In 2002, at Britain’s insistence, the EU also outlawed the PMOI as terrorists. But in 2006 the EU’s second highest court ruled that this decision was "unlawful". Astonishingly, and again at Britain’s insistence, the EU’s Council of Ministers voted twice last year to defy its own court. Last summer, 35 MPs and peers, with several former ministers, a former law lord and a home secretary among them, having asked in vain for the Government to lift its ban, applied to the Proscribed Organisations Appeal Committee, a branch of the High Court, to rule it illegal.
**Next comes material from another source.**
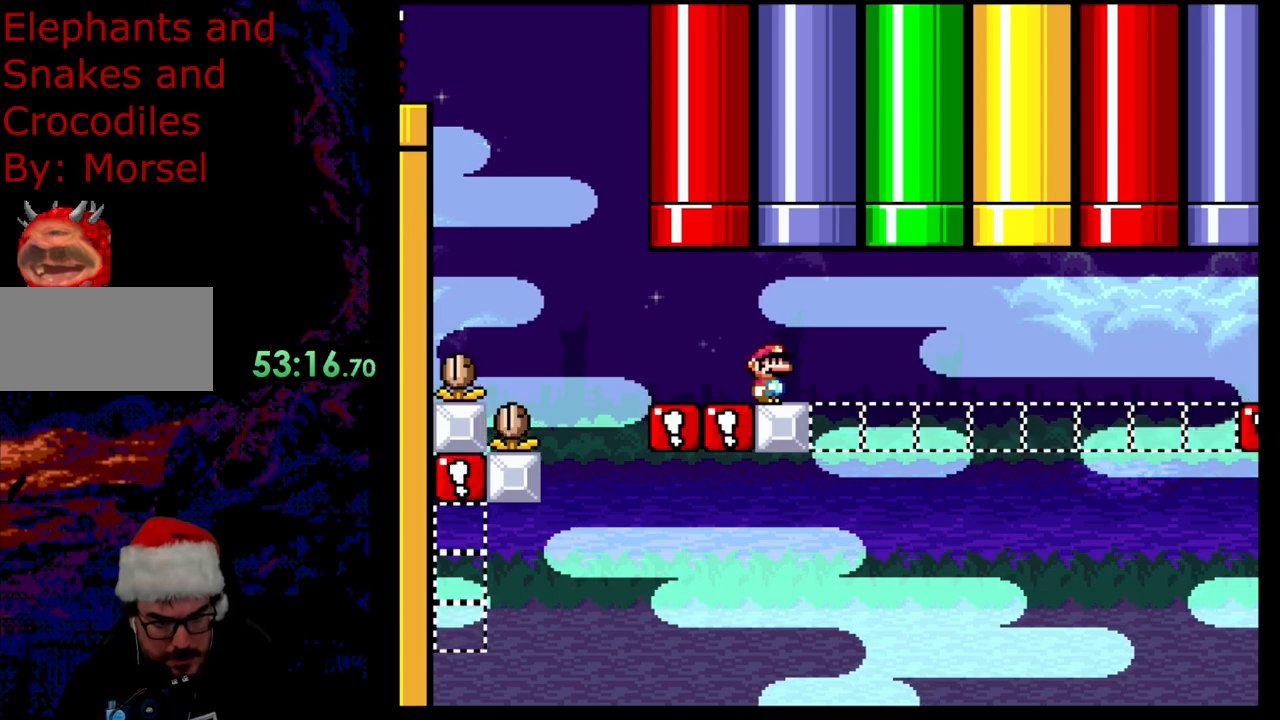
{"buttons": ["X"], "events": []}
In November, after hearing 10 days of evidence, some in secret, the High Court delivered an unequivocal judgment. Neither the Home Office nor the Foreign Office had produced any evidence that the PMOI were terrorists. The Government’s refusal to lift the ban had been "flawed" and "perverse". The Home Secretary must immediately lay an order before Parliament removing the PMOI from its list of terrorist organisations. When Smith asked for leave to appeal, this was rejected by the court, which ruled that she "had no reasonable prospects of succeeding".
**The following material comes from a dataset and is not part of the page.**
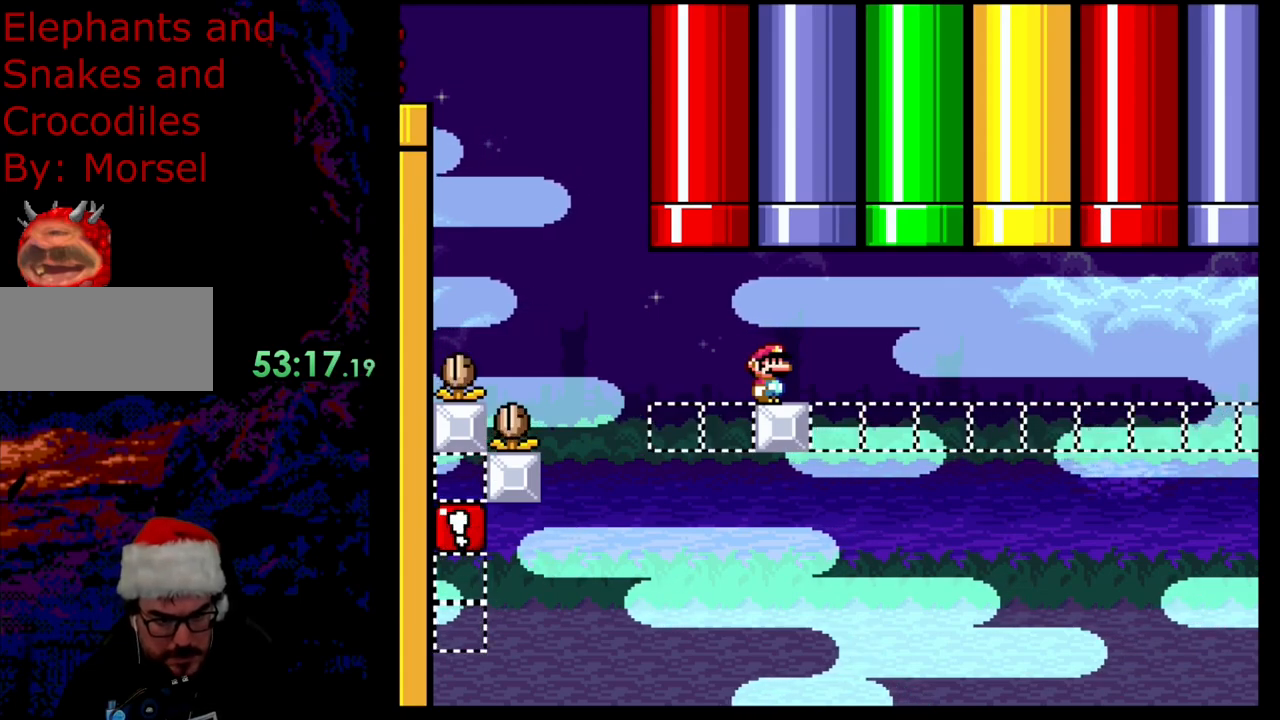
{"buttons": ["X"], "events": []}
The Government has one last hope: to convince the Court of Appeal to give it the right to appeal. That the Lord Chief Justice himself is to preside over tomorrow’s hearing indicates how important the judiciary recognises this case to be. If the Government loses, it will have nowhere to turn, greatly embarrassing it in front of its EU partners, who only agreed to proscribe the PMOI on evidence supplied by British officials.

Indeed, those embarrassments have already begun. In January a Council of Europe report which is highly critical of our Government’s conduct was approved by more than 100 delegates, including Mr Prescott. One of only three votes against came from Denis McShane, a former Foreign Office minister. On January 31 the European Parliament also formally noted that the High Court had ordered the UK Government to lift its ban.
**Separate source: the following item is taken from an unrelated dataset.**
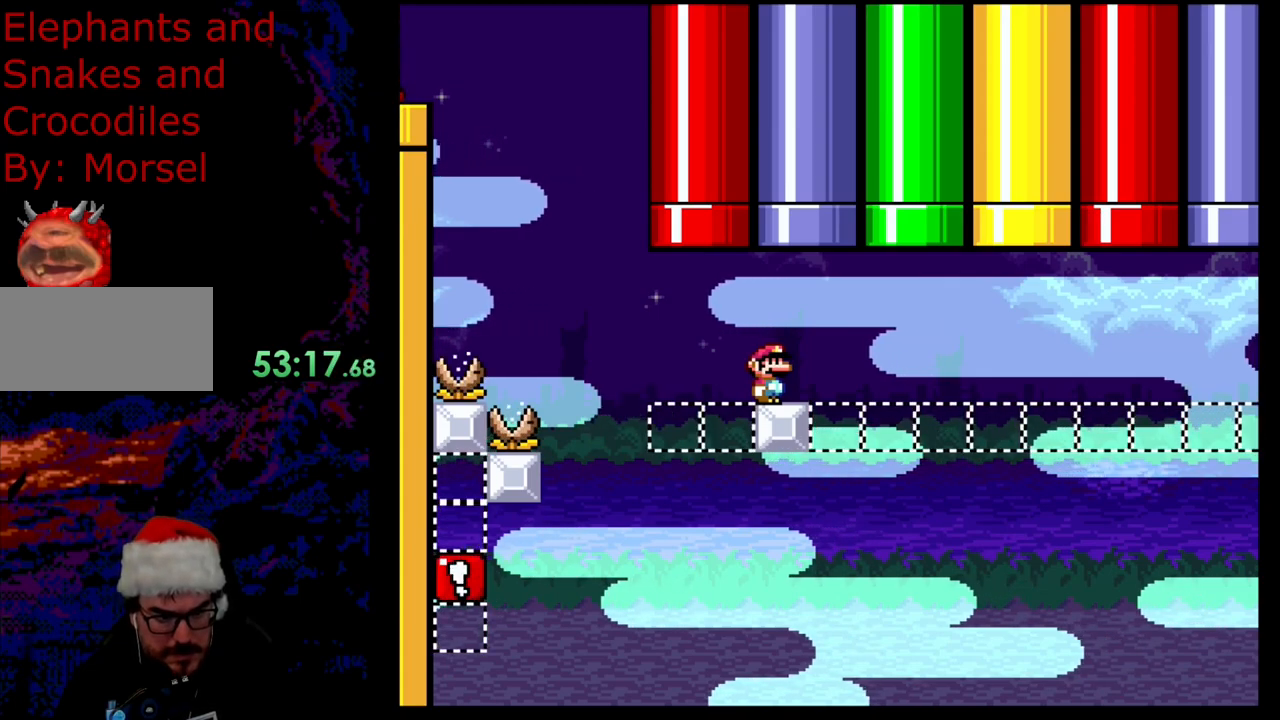
{"buttons": ["X"], "events": []}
Meanwhile, the Teheran regime has stepped up its reign of terror in recent weeks, with more public hangings, torture, amputations and gouging out of eyes, of the kind personally supervised by President Ahmedinejad when he was an official in Teheran’s notorious Evin prison. Yet this is the regime which our own Government does all it can to appease: the same regime whose Revolutionary Guards are supporting the terrorists who are killing British troops, and which is still working to enrich the uranium it needs to build nuclear weapons.

If there is one hope for peace in that region, it centres on those Iranians who alone could restore their country to sanity; the very people whom, incomprehensibly, our Government still seems determined to suppress.

Photo: Iranians demonstrate against Ahmadinejad at a security conference in Munich.  The UK has tried to ban popular opposition to his regime.